Es gibt etwas ganz Neues im Leben des Eichhorns, hinter dem momentan alles andere zurückstehen – oder besser: das mit allem anderen erst in einen neuen Rhythmus eingetaktet werden muss. Auch mit dem geliebten Filmabend und dem Geflüster aus der Baumkrone. Es ist ein Job und zwar einer, wie ich ihn noch nie hatte. Es ist mein erster Ausflug in die Soziale Arbeit und vielleicht bleibe ich da jetzt einfach.

Ich betreue geflüchtete Menschen in einer Notunterkunft, versuche, gemeinsam mit meinen neuen Kolleg_innen, das Beste daraus zu machen für die, die erstmal – oder im schlechteren Fall auch für länger – in einer Turnhalle mit zweihundert fremden Menschen unterkommen müssen, die für die nächste, nicht einmal genau festgelegte Zeit keine oder nur geringfügige Mittel zur Verfügung haben, ein selbstbestimmtes Leben zu führen. Die augenblicklich ein Leben führen, das ich mir kaum vorstellen kann, geschweige denn mich im Stande sehe, ein solches für einen nennenswerten Zeitraum zu ertragen.

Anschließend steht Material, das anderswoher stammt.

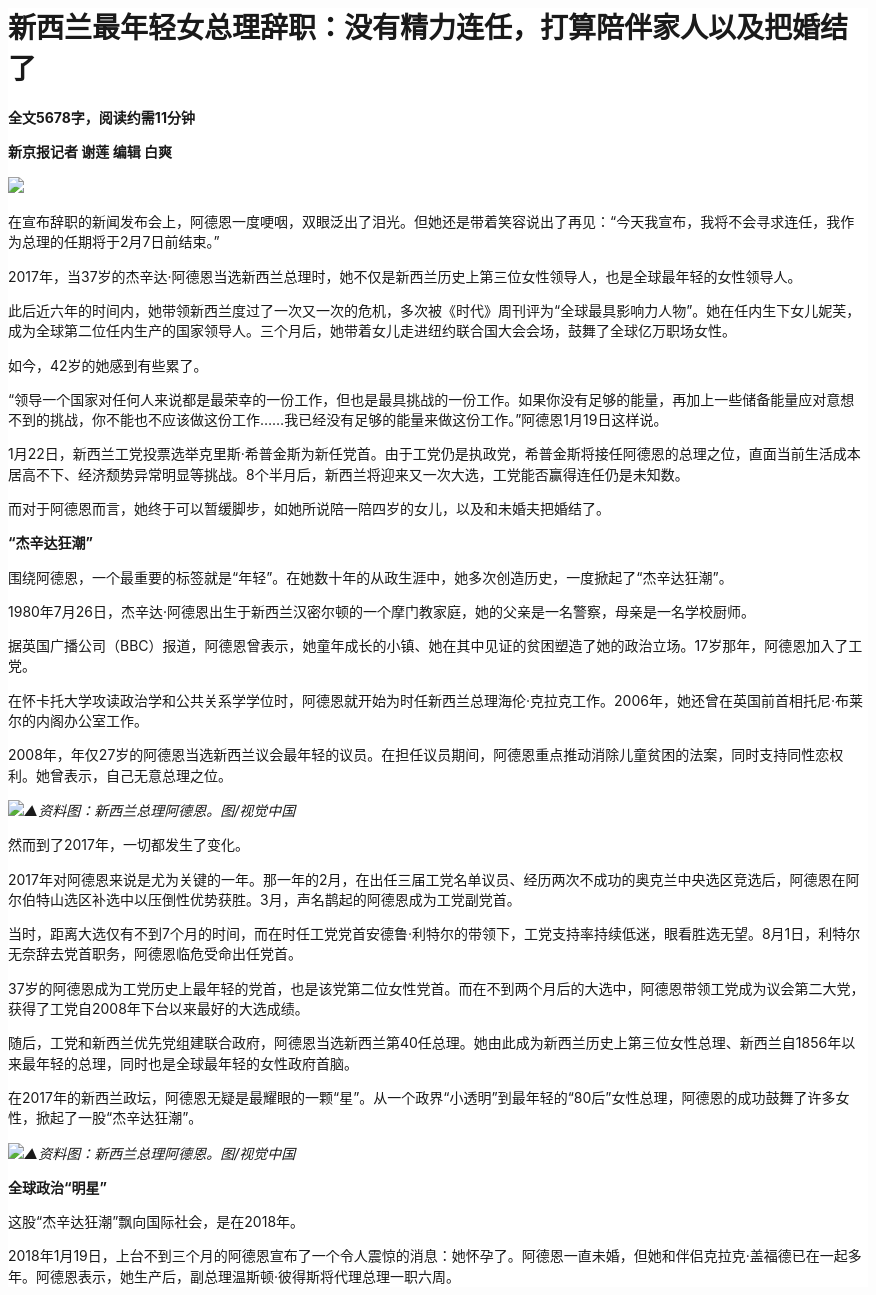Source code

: # 新西兰最年轻女总理辞职：没有精力连任，打算陪伴家人以及把婚结了

**全文5678字，阅读约需11分钟**

**新京报记者 谢莲 编辑 白爽**

![](https://inews.gtimg.com/newsapp_bt/0/15623759415/1000)

在宣布辞职的新闻发布会上，阿德恩一度哽咽，双眼泛出了泪光。但她还是带着笑容说出了再见：“今天我宣布，我将不会寻求连任，我作为总理的任期将于2月7日前结束。”

2017年，当37岁的杰辛达·阿德恩当选新西兰总理时，她不仅是新西兰历史上第三位女性领导人，也是全球最年轻的女性领导人。

此后近六年的时间内，她带领新西兰度过了一次又一次的危机，多次被《时代》周刊评为“全球最具影响力人物”。她在任内生下女儿妮芙，成为全球第二位任内生产的国家领导人。三个月后，她带着女儿走进纽约联合国大会会场，鼓舞了全球亿万职场女性。

如今，42岁的她感到有些累了。

“领导一个国家对任何人来说都是最荣幸的一份工作，但也是最具挑战的一份工作。如果你没有足够的能量，再加上一些储备能量应对意想不到的挑战，你不能也不应该做这份工作……我已经没有足够的能量来做这份工作。”阿德恩1月19日这样说。

1月22日，新西兰工党投票选举克里斯·希普金斯为新任党首。由于工党仍是执政党，希普金斯将接任阿德恩的总理之位，直面当前生活成本居高不下、经济颓势异常明显等挑战。8个半月后，新西兰将迎来又一次大选，工党能否赢得连任仍是未知数。

而对于阿德恩而言，她终于可以暂缓脚步，如她所说陪一陪四岁的女儿，以及和未婚夫把婚结了。

**“杰辛达狂潮”**

围绕阿德恩，一个最重要的标签就是“年轻”。在她数十年的从政生涯中，她多次创造历史，一度掀起了“杰辛达狂潮”。

1980年7月26日，杰辛达·阿德恩出生于新西兰汉密尔顿的一个摩门教家庭，她的父亲是一名警察，母亲是一名学校厨师。

据英国广播公司（BBC）报道，阿德恩曾表示，她童年成长的小镇、她在其中见证的贫困塑造了她的政治立场。17岁那年，阿德恩加入了工党。

在怀卡托大学攻读政治学和公共关系学学位时，阿德恩就开始为时任新西兰总理海伦·克拉克工作。2006年，她还曾在英国前首相托尼·布莱尔的内阁办公室工作。

2008年，年仅27岁的阿德恩当选新西兰议会最年轻的议员。在担任议员期间，阿德恩重点推动消除儿童贫困的法案，同时支持同性恋权利。她曾表示，自己无意总理之位。

![](https://inews.gtimg.com/newsapp_bt/0/15622710426/1000)_▲资料图：新西兰总理阿德恩。图/视觉中国_

然而到了2017年，一切都发生了变化。

2017年对阿德恩来说是尤为关键的一年。那一年的2月，在出任三届工党名单议员、经历两次不成功的奥克兰中央选区竞选后，阿德恩在阿尔伯特山选区补选中以压倒性优势获胜。3月，声名鹊起的阿德恩成为工党副党首。

当时，距离大选仅有不到7个月的时间，而在时任工党党首安德鲁·利特尔的带领下，工党支持率持续低迷，眼看胜选无望。8月1日，利特尔无奈辞去党首职务，阿德恩临危受命出任党首。

37岁的阿德恩成为工党历史上最年轻的党首，也是该党第二位女性党首。而在不到两个月后的大选中，阿德恩带领工党成为议会第二大党，获得了工党自2008年下台以来最好的大选成绩。

随后，工党和新西兰优先党组建联合政府，阿德恩当选新西兰第40任总理。她由此成为新西兰历史上第三位女性总理、新西兰自1856年以来最年轻的总理，同时也是全球最年轻的女性政府首脑。

在2017年的新西兰政坛，阿德恩无疑是最耀眼的一颗“星”。从一个政界“小透明”到最年轻的“80后”女性总理，阿德恩的成功鼓舞了许多女性，掀起了一股“杰辛达狂潮”。

![](https://inews.gtimg.com/newsapp_bt/0/15622710469/1000)_▲资料图：新西兰总理阿德恩。图/视觉中国_

**全球政治“明星”**

这股“杰辛达狂潮”飘向国际社会，是在2018年。

2018年1月19日，上台不到三个月的阿德恩宣布了一个令人震惊的消息：她怀孕了。阿德恩一直未婚，但她和伴侣克拉克·盖福德已在一起多年。阿德恩表示，她生产后，副总理温斯顿·彼得斯将代理总理一职六周。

Das ist keine leichte Aufgabe. Und sie geht mir immer wieder nah, zu nah für die professionelle Distanz. Die muss ich lernen wie so vieles andere auch. Aber ich bin froh. Denn ich habe das Gefühl, in diesem Moment auf meinem Weg einen für mich passenden Platz gefunden zu haben, einen Platz, an dem ich das tue, was ich gut kann. Einen Platz, an dem ich eine Arbeit leiste, die für mich Sinn ergibt, weil sie in meiner Vorstellung eines lebenswerten Lebens in einer Welt, wie ich sie gerne hätte, notwendig ist. Weil ich damit eventuell einen klitzekleinen Beitrag dazu leiste, Frustration, Perspektivlosigkeit, Isolierung, Aggression und Gegeneinander zu vermeiden und stattdessen Gespräch, Verstehen, Austausch, Neugier und Offenheit einen Weg zu bahnen.

Deshalb bin ich gerade ungeachtet der Schwere dieser Zeiten ein bisschen froh.